Recently, in the course of a conversation having nothing to do with wine, I was asked to explain the difference between a talented craftsman and an artist. In the few moments during which my ego (that portion of the brain which concerns itself with how one’s words will come across when quoted) searched for a clever answer, my mouth replied, “Craftsmen strive to perfect and improve upon accepted forms, while an artist strives to invent new ones.” Though inadequate to the purpose of that particular discussion, this statement does begin to describe the winemaking calculus that distinguishes Pierre Seillan, wine master at Vérité in Sonoma County, from so many of his contemporaries.

While the best practitioners of the winemaker’s craft make it their goal to capture their vineyards’ terroir (the unique “placeness,” or a character profile of a wine that results from the influences of soil, light exposure, and weather), this achievement, for Seillan, is merely the first stage of a more elaborate analytical and creative process.

“Pierre grew up on a vineyard and helped his dad when he was 6 or 7 years old,” says Jess Jackson, owner of Vérité, as well as other prestigious California wine properties, including Lokoya, Cardinale, and La Jota vineyards. “He knows all the traditional French winemaking techniques.” After working with his family’s vineyards in Armagnac, Seillan went on to make wines in the Loire Valley, Lalande de Pomerol, St.-Emilion, and Haut-Médoc. He met Jackson in 1997 while the latter was on a trip to France. “I tasted [his] wines, and I appreciated the good viticulture,” recalls Jackson. “Everything he was doing was exceptional. But under French law, he was confined in his winemaking from blending wines between appellations and regions.”

Jackson had acquired, over time, a significant portfolio of mountain estates in California. Seillan, who had apprenticed in California as a young man, was curious to see what could be done by blending superior grapes from different regions in the state. “In Bordeaux,” Seillan explains, “we were stopped from blending a beautiful Cabernet from Pauillac with one from St.-Julien, for example. In Champagne, in Portugal, in Cognac, they choose the best terroirs—what I call the best micro crus—to blend to achieve a specific flavor.”

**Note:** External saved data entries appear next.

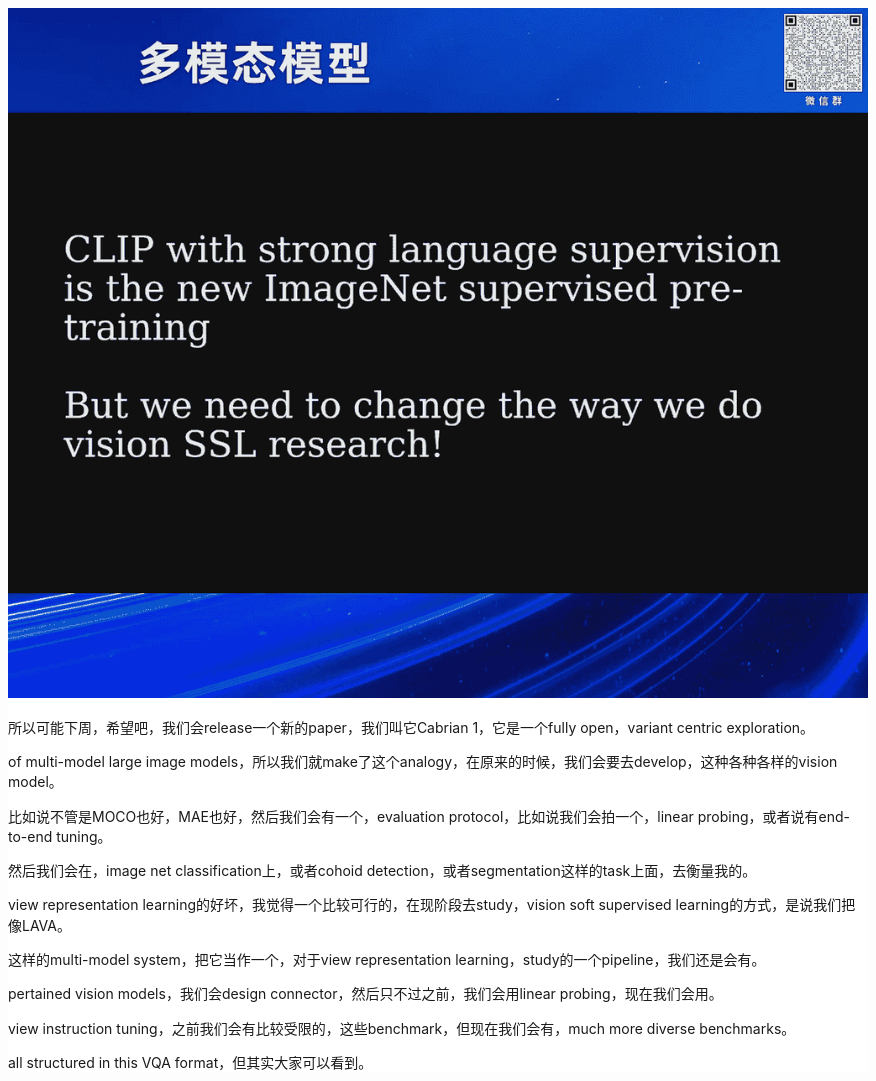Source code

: ![](img/86a11da2d01a1796e9d9adc7b72af794_155.png)

所以可能下周，希望吧，我们会release一个新的paper，我们叫它Cabrian 1，它是一个fully open，variant centric exploration。

of multi-model large image models，所以我们就make了这个analogy，在原来的时候，我们会要去develop，这种各种各样的vision model。

比如说不管是MOCO也好，MAE也好，然后我们会有一个，evaluation protocol，比如说我们会拍一个，linear probing，或者说有end-to-end tuning。

然后我们会在，image net classification上，或者cohoid detection，或者segmentation这样的task上面，去衡量我的。

view representation learning的好坏，我觉得一个比较可行的，在现阶段去study，vision soft supervised learning的方式，是说我们把像LAVA。

这样的multi-model system，把它当作一个，对于view representation learning，study的一个pipeline，我们还是会有。

pertained vision models，我们会design connector，然后只不过之前，我们会用linear probing，现在我们会用。

view instruction tuning，之前我们会有比较受限的，这些benchmark，但现在我们会有，much more diverse benchmarks。

all structured in this VQA format，但其实大家可以看到。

Here, the craft of winemaking gives way to art. When Seillan visited Jackson’s vineyards, he discovered myriad micro crus—segments of distinct soils within the vineyards that express their individual flavor profiles. “I understood the potential immediately,” Seillan says. “You select grapes from one type of soil; you ferment it in a small tank; you put it in a barrel; and you have one message according to the cru—one message of the fruit, one tannic expression, one color. You have one component. And then you create another with another micro cru.”

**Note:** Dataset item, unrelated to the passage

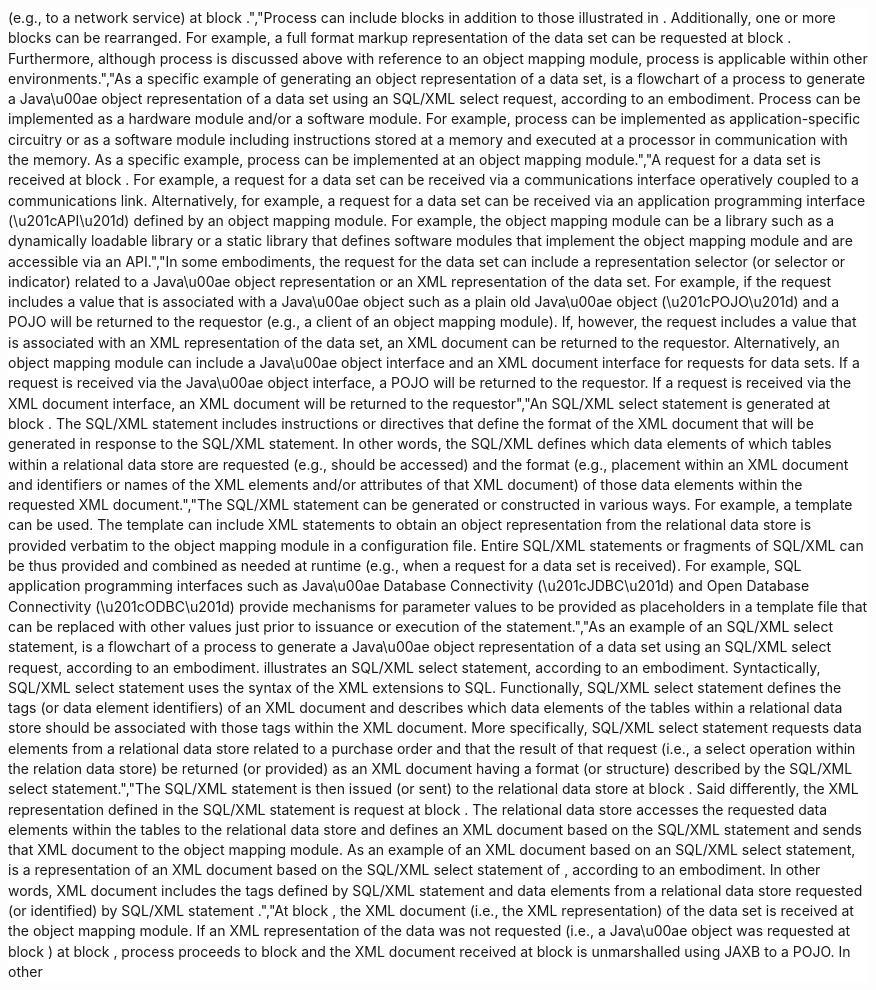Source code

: (e.g., to a network service) at block .","Process  can include blocks in addition to those illustrated in . Additionally, one or more blocks can be rearranged. For example, a full format markup representation of the data set can be requested at block . Furthermore, although process  is discussed above with reference to an object mapping module, process  is applicable within other environments.","As a specific example of generating an object representation of a data set,  is a flowchart of a process to generate a Java\u00ae object representation of a data set using an SQL\/XML select request, according to an embodiment. Process  can be implemented as a hardware module and\/or a software module. For example, process  can be implemented as application-specific circuitry or as a software module including instructions stored at a memory and executed at a processor in communication with the memory. As a specific example, process  can be implemented at an object mapping module.","A request for a data set is received at block . For example, a request for a data set can be received via a communications interface operatively coupled to a communications link. Alternatively, for example, a request for a data set can be received via an application programming interface (\u201cAPI\u201d) defined by an object mapping module. For example, the object mapping module can be a library such as a dynamically loadable library or a static library that defines software modules that implement the object mapping module and are accessible via an API.","In some embodiments, the request for the data set can include a representation selector (or selector or indicator) related to a Java\u00ae object representation or an XML representation of the data set. For example, if the request includes a value that is associated with a Java\u00ae object such as a plain old Java\u00ae object (\u201cPOJO\u201d) and a POJO will be returned to the requestor (e.g., a client of an object mapping module). If, however, the request includes a value that is associated with an XML representation of the data set, an XML document can be returned to the requestor. Alternatively, an object mapping module can include a Java\u00ae object interface and an XML document interface for requests for data sets. If a request is received via the Java\u00ae object interface, a POJO will be returned to the requestor. If a request is received via the XML document interface, an XML document will be returned to the requestor","An SQL\/XML select statement is generated at block . The SQL\/XML statement includes instructions or directives that define the format of the XML document that will be generated in response to the SQL\/XML statement. In other words, the SQL\/XML defines which data elements of which tables within a relational data store are requested (e.g., should be accessed) and the format (e.g., placement within an XML document and identifiers or names of the XML elements and\/or attributes of that XML document) of those data elements within the requested XML document.","The SQL\/XML statement can be generated or constructed in various ways. For example, a template can be used. The template can include XML statements to obtain an object representation from the relational data store is provided verbatim to the object mapping module in a configuration file. Entire SQL\/XML statements or fragments of SQL\/XML can be thus provided and combined as needed at runtime (e.g., when a request for a data set is received). For example, SQL application programming interfaces such as Java\u00ae Database Connectivity (\u201cJDBC\u201d) and Open Database Connectivity (\u201cODBC\u201d) provide mechanisms for parameter values to be provided as placeholders in a template file that can be replaced with other values just prior to issuance or execution of the statement.","As an example of an SQL\/XML select statement,  is a flowchart of a process to generate a Java\u00ae object representation of a data set using an SQL\/XML select request, according to an embodiment.  illustrates an SQL\/XML select statement, according to an embodiment. Syntactically, SQL\/XML select statement  uses the syntax of the XML extensions to SQL. Functionally, SQL\/XML select statement  defines the tags (or data element identifiers) of an XML document and describes which data elements of the tables within a relational data store should be associated with those tags within the XML document. More specifically, SQL\/XML select statement  requests data elements from a relational data store related to a purchase order and that the result of that request (i.e., a select operation within the relation data store) be returned (or provided) as an XML document having a format (or structure) described by the SQL\/XML select statement.","The SQL\/XML statement is then issued (or sent) to the relational data store at block . Said differently, the XML representation defined in the SQL\/XML statement is request at block . The relational data store accesses the requested data elements within the tables to the relational data store and defines an XML document based on the SQL\/XML statement and sends that XML document to the object mapping module. As an example of an XML document based on an SQL\/XML select statement,  is a representation of an XML document based on the SQL\/XML select statement of , according to an embodiment. In other words, XML document  includes the tags defined by SQL\/XML statement  and data elements from a relational data store requested (or identified) by SQL\/XML statement .","At block , the XML document (i.e., the XML representation) of the data set is received at the object mapping module. If an XML representation of the data was not requested (i.e., a Java\u00ae object was requested at block ) at block , process  proceeds to block  and the XML document received at block  is unmarshalled using JAXB to a POJO. In other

These components furnish the building blocks that enable Seillan, by developing meticulous combinations of different micro crus, to arrive at the perfect summary expression of the vineyards in each vintage. “The challenge is to build the wine,” he says, “to create a beautiful architecture for the wine, with a beautiful center of gravity, fantastic power, but with balance and finesse on the end.”

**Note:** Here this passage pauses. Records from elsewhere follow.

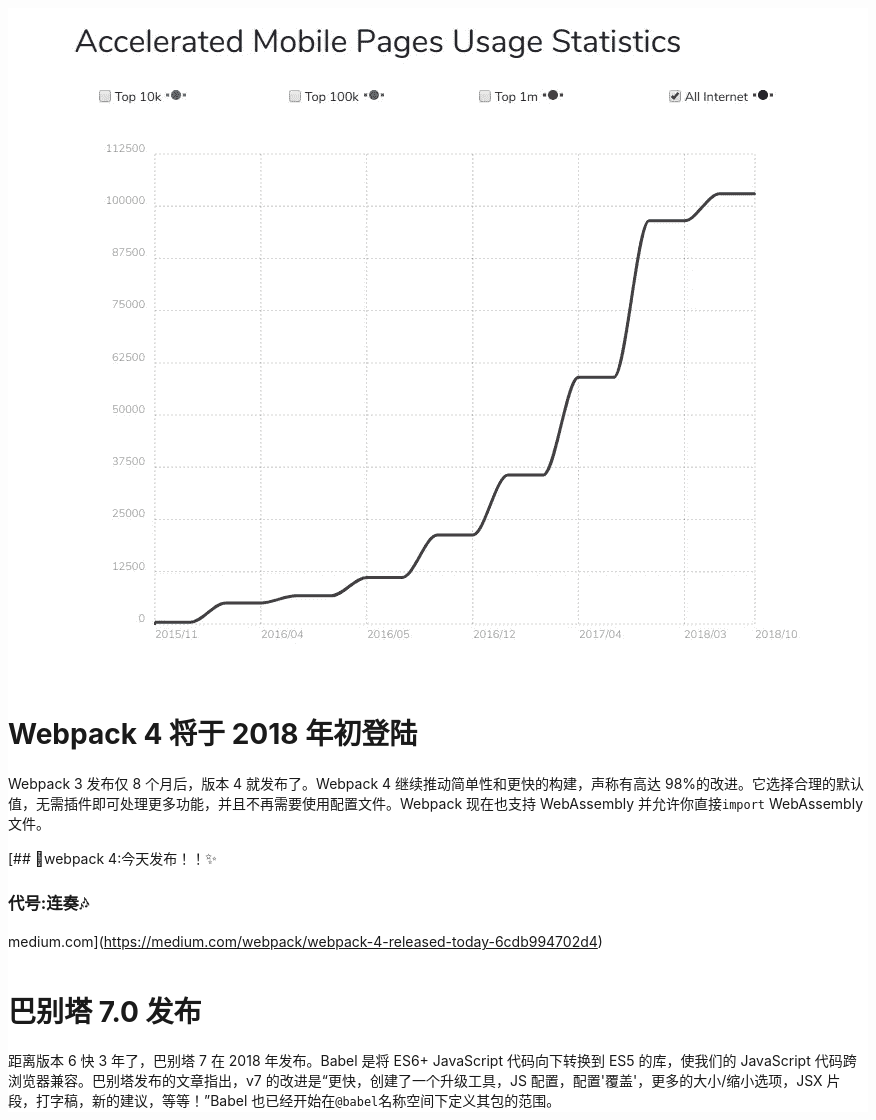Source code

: ![](img/1c407c63d93b9ba1881db876ed5adb5b.png)

# Webpack 4 将于 2018 年初登陆

Webpack 3 发布仅 8 个月后，版本 4 就发布了。Webpack 4 继续推动简单性和更快的构建，声称有高达 98%的改进。它选择合理的默认值，无需插件即可处理更多功能，并且不再需要使用配置文件。Webpack 现在也支持 WebAssembly 并允许你直接`import` WebAssembly 文件。

[](https://medium.com/webpack/webpack-4-released-today-6cdb994702d4) [## 🎼webpack 4:今天发布！！✨

### 代号:连奏🎶

medium.com](https://medium.com/webpack/webpack-4-released-today-6cdb994702d4) 

# 巴别塔 7.0 发布

距离版本 6 快 3 年了，巴别塔 7 在 2018 年发布。Babel 是将 ES6+ JavaScript 代码向下转换到 ES5 的库，使我们的 JavaScript 代码跨浏览器兼容。巴别塔发布的文章指出，v7 的改进是“更快，创建了一个升级工具，JS 配置，配置'覆盖'，更多的大小/缩小选项，JSX 片段，打字稿，新的建议，等等！”Babel 也已经开始在`@babel`名称空间下定义其包的范围。
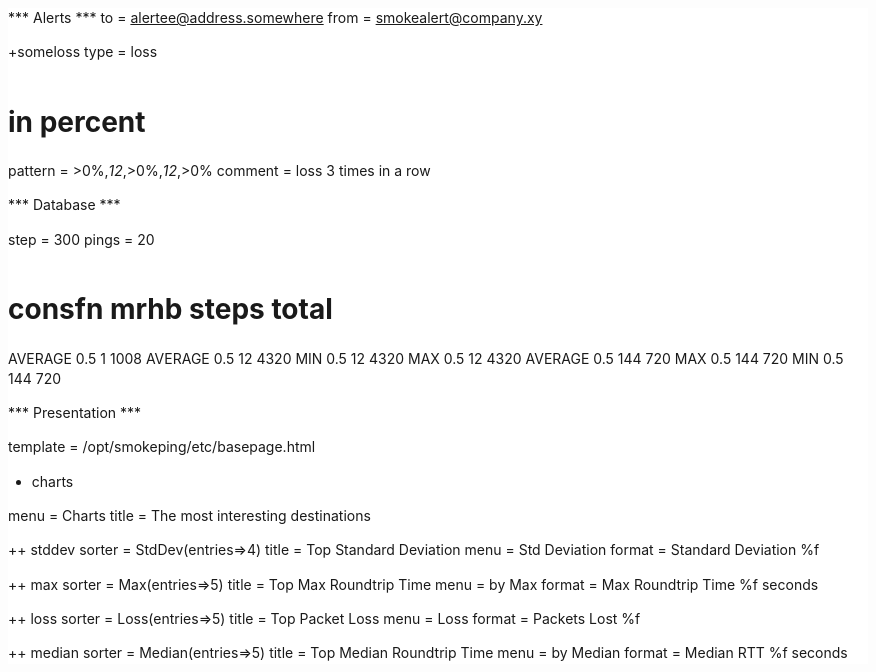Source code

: *** Alerts ***
to = alertee@address.somewhere
from = smokealert@company.xy

+someloss
type = loss
# in percent
pattern = >0%,*12*,>0%,*12*,>0%
comment = loss 3 times  in a row

*** Database ***

step     = 300
pings    = 20

# consfn mrhb steps total

AVERAGE  0.5   1  1008
AVERAGE  0.5  12  4320
    MIN  0.5  12  4320
    MAX  0.5  12  4320
AVERAGE  0.5 144   720
    MAX  0.5 144   720
    MIN  0.5 144   720

*** Presentation ***

template = /opt/smokeping/etc/basepage.html

+ charts

menu = Charts
title = The most interesting destinations

++ stddev
sorter = StdDev(entries=>4)
title = Top Standard Deviation
menu = Std Deviation
format = Standard Deviation %f

++ max
sorter = Max(entries=>5)
title = Top Max Roundtrip Time
menu = by Max
format = Max Roundtrip Time %f seconds

++ loss
sorter = Loss(entries=>5)
title = Top Packet Loss
menu = Loss
format = Packets Lost %f

++ median
sorter = Median(entries=>5)
title = Top Median Roundtrip Time
menu = by Median
format = Median RTT %f seconds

The complexity and beauty of Seillan’s wines have continued to grow since the inaugural 1998 vintage of Vérité (now called La Muse) and La Joie. Those who missed that remarkable first vintage now have the opportunity to acquire these wines, along with every other vintage up to the current 2003 releases, in two six-bottle collector’s vertical gift sets ($750 each) that showcase the different styles of these two stunning wines. La Muse, which emphasizes Merlot in its blend, much like the wines of Pomerol in Bordeaux, has an opulent, velvety texture and rich black cherry fruit. La Joie, a Pauillac-style wine in which Cabernet Sauvignon dominates, has dark berry and currant fruit atop a powerful, muscular structure. These limited-edition verticals (only 120 of La Joie and 240 of La Muse will be made) exemplify the winemaker’s craft. As with all fine works of art, though, expect connoisseurs to snatch them up quickly for their collections.